Dad’s Sensitivities

“His first thought was to cross the street-a natural reaction, one that had been reinforced by years of beatings and taunts. He was walking alone on Manhattan’s West 185th Street, from Amsterdam Avenue toward the ice cream parlor he had discovered on Broadway, when he spotted the group of boys-strangers, not Jewish -approaching. In Fürth, such an encounter was sure to produce, at the very least, some small humiliation. He started to step off the sidewalk. Then he remembered where he was.” 

From Walter Isaacson’s, Kissinger: A Biography. Isaacson writes that many years later Kissinger recounted in a speech: “When I came here in 1938, I was asked to write an essay at George Washington High School about what it meant to be an American. I wrote that… I thought that this was a country where one could walk across the street with one’s head erect.” 

As German Jews, we have a reputation for paying special attention to kiddush Hashem. This also includes a special sensitivity- almost a fear of, “Ma Yomru HaGoyim?”  

Is it our strength or our weakness? I sometimes am of two minds on this. Whatever it is, we all have it. 

But this sensitivity comes out in different ways from different people. 

My father z’l, who grew up in Switzerland, had different ideas than I had as an American-born Jew. 

For instance, he did not like me wearing a yarmulka in the street, but didn’t mind when I wore a black hat in the street! As an American Jew, I have no qualms with walking in a Yarmulka. But in situations where I feel uneasy, I prefer a baseball cap (silly as it looks with a beard and white shirt…) 

My father and I were equally uncomfortable seeing Taleisim worn openly in the street, but Dad also resented the carrying of a tallis bag in the open! He always asked me to put it inside a plastic shopping bag! 

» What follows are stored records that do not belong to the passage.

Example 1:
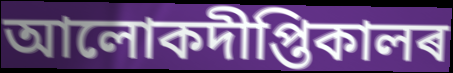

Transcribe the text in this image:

আলোকদীপ্তিকালৰ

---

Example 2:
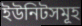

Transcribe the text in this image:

ইউনিটসমূহ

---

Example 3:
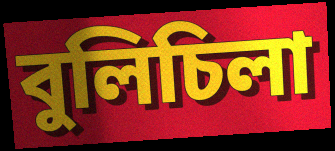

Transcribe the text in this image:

বুলিচিলা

If Dad had to daven Minchah while on the road, there was always some way to conceal it. Usually, he would open the trunk of his car and pretend he was looking for something. I never felt self-conscious about this, mostly because the Moslems have broken the public-prayer taboo for us. 

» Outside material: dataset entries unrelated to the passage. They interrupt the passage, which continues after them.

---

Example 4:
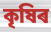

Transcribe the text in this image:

কৃষিৰ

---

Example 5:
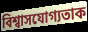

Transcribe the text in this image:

বিশ্বাসযোগ্যতাক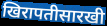
खिरापतीसारखी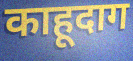
काहूदाग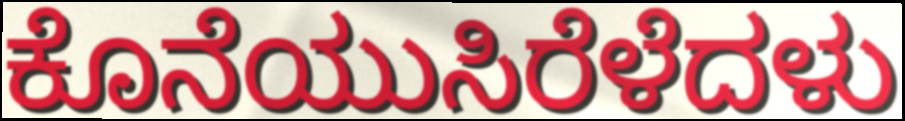
ಕೊನೆಯುಸಿರೆಳೆದಳು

Here is another generational difference between us. Dad z’l, and many of his generation- including non-Yekkes- would not wear a hat to shul with a Yarmulka beneath it. When wearing a hat, the Yarmulka was always in the pocket. On Shabbos he left the Yarmulka home, so the first thing we needed to do when returning from shul on Friday night was to finger through his night table in the dark for a Yarmulka.  

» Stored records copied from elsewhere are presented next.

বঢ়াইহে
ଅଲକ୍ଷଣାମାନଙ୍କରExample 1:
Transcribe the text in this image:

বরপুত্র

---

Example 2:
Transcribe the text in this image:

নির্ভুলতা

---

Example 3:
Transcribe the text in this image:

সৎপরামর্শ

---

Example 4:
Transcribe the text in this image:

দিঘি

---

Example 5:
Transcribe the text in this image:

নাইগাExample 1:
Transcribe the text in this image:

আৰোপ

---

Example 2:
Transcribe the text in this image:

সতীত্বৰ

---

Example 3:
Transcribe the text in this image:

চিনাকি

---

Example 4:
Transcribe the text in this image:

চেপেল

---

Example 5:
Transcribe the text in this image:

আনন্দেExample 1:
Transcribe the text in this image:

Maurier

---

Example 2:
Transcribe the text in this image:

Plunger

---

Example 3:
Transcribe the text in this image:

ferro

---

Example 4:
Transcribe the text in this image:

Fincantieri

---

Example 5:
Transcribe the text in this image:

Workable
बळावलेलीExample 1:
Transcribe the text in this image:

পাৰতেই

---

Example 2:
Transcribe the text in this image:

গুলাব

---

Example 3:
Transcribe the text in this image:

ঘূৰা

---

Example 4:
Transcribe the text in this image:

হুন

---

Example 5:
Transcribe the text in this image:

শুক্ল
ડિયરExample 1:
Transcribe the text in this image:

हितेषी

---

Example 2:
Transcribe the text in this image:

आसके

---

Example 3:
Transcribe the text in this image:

But here is where Dad was a Jewish warrior. My father was one of the best examples of a religious Jew in the blue-collar workforce I have come across. The bus depot was not an accounting office or a municipal building. It was a garage. His co-workers came from every nationality but were predominantly Black, Irish, and Italian. Although they never saw him in a Yarmulka, they all knew he was an orthodox Jew. From time to time they would ask him the reason for something we do and he had the most practical and logical reasons- (be they the real reasons or not.) Knowing how he loved to talk, his answers were probably long enough to discourage this type of questioning from reoccurring.  

But as great of an advocate as he could be, he wasn’t comfortable “fighting” for his religion. He liked to let things pass. So, for years my mother was angry that the Swiss-American society- whose events he loved to attend, would make every meeting and outing on a Saturday. And she would push him to complain about this. He wouldn’t. 

He also would not complain that in his 30 years at the Auxilary Police, he was always given promotions when, and only when, there was no one else to promote. Mom called it anti-Semitism and Dad called it a coincidence. These were the attitudes driven into the Jewish psyche during the thousand-year  Rhineland Golus. 

Then came my sister’s nursing “boards” (exam). It was given on a Shabbos. The State agreed to accommodate Sabbath observers by sequestering them over the weekend in a hotel room in order to take the exam on Sunday. My mother called one of the major Jewish organizations and they would not do anything to lobby for the Frum students. (Ma yomru HaGoyim?) Then my mother called Senator Daniel Patrick Moynahan’s office. The good senator was appalled and made several phone calls. The result was that the exam date was moved, and the calendar was permanently altered so it could not be given on Sabbath again. There are times that the Jew must walk with his head erect!